Ainda as eleições e a liberdade de informar

Rejeitado o “monstro”, é preciso de qualquer modo rever a lei para que esta se adeqúe aos dias de hoje.

Logo após o recuo da proposta de revisão do “regime jurídico da cobertura jornalística em período eleitoral” (que tinha, mas logo deixou de ter, o “selo” dos três partidos do chamado “arco da governação, PSD, PS e CDS), o sociólogo António Barreto disse na televisão qualquer coisa como isto: quando lhe perguntaram se achava que tal proposta iria voltar, deu o exemplo da toupeira, que desaparece na terra mas volta à superfície.

Antes que a toupeira emerja convém, pois, deixar claras várias coisas. Foi o que fizeram os directores de todos os órgãos de comunicação social portugueses (de imprensa, rádio e televisão), numa louvável sintonia em princípios inabaláveis. O que diz essa carta de princípios já foi, no essencial, difundido, mas é bom sublinhar alguns pontos. Como, por exemplo, a absoluta desactualização da lei em vigor onde, para citar a carta dos directores, se “condiciona a liberdade de informação e interfere na autonomia dos meios de comunicação social”, onde se “confunde o trabalho editorial com iniciativas de propaganda político-partidária” e “noticiários com tempos de antena”, e onde se “obriga a que assuntos de natureza e importância diferente tenham a mesma cobertura noticiosa, anulando os critérios editoriais e o valor notícia dos acontecimentos.” Como se sabe, a proposta que, há cerca de uma semana, tanto escândalo causou, mantinha no essencial tais intromissões, acrescentando-lhes a bizarria de apresentar, a uma comissão de três elementos, um plano prévio “identificando, nomeadamente, o modelo de cobertura das ações [sic] de campanha (...), a realização de entrevistas, de debates (...), de reportagens alargadas, de emissões especiais ou de outros formatos informativos”. Esse plano teria de ser ratificado, e a sua não apresentação ou incumprimento era punida com multa.

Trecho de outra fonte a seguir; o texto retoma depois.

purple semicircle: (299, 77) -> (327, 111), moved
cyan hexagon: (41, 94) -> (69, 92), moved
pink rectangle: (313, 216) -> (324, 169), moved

Foi esta a toupeira que despareceu numa cova funda. Para que não volte, mesmo com aparência melhorada, convém assentar nas bases essenciais de uma lei futura. E essas, como também sublinha a carta dos directores, deve respeitar “os princípios de liberdade, independência e imparcialidade dos órgãos de comunicação social e dos jornalistas face a todas as forças políticas e a todas as candidaturas”, deve “separar de forma inequívoca a actividade jornalística, da responsabilidade exclusiva dos meios de comunicação social, das iniciativas de propaganda” e “deve ter presente a ponderação entre o princípio da não discriminação de candidaturas e a autonomia e liberdade editorial e de programação dos órgãos de comunicação social.” Isto, como facilmente se percebe, é incompatível com a exigência de “planos prévios” ou disparates semelhantes. Os 41 anos da nossa democracia, com dezenas de actos eleitorais realizados, são garantia bastante de que não precisamos de leis “correctoras” (como se fôssemos crianças) nem os partidos ou candidatos precisam de lais “piedosas” (como se fossem indefesos). Se houver bom senso, haverá uma lei condigna, que servirá para hoje e para o futuro.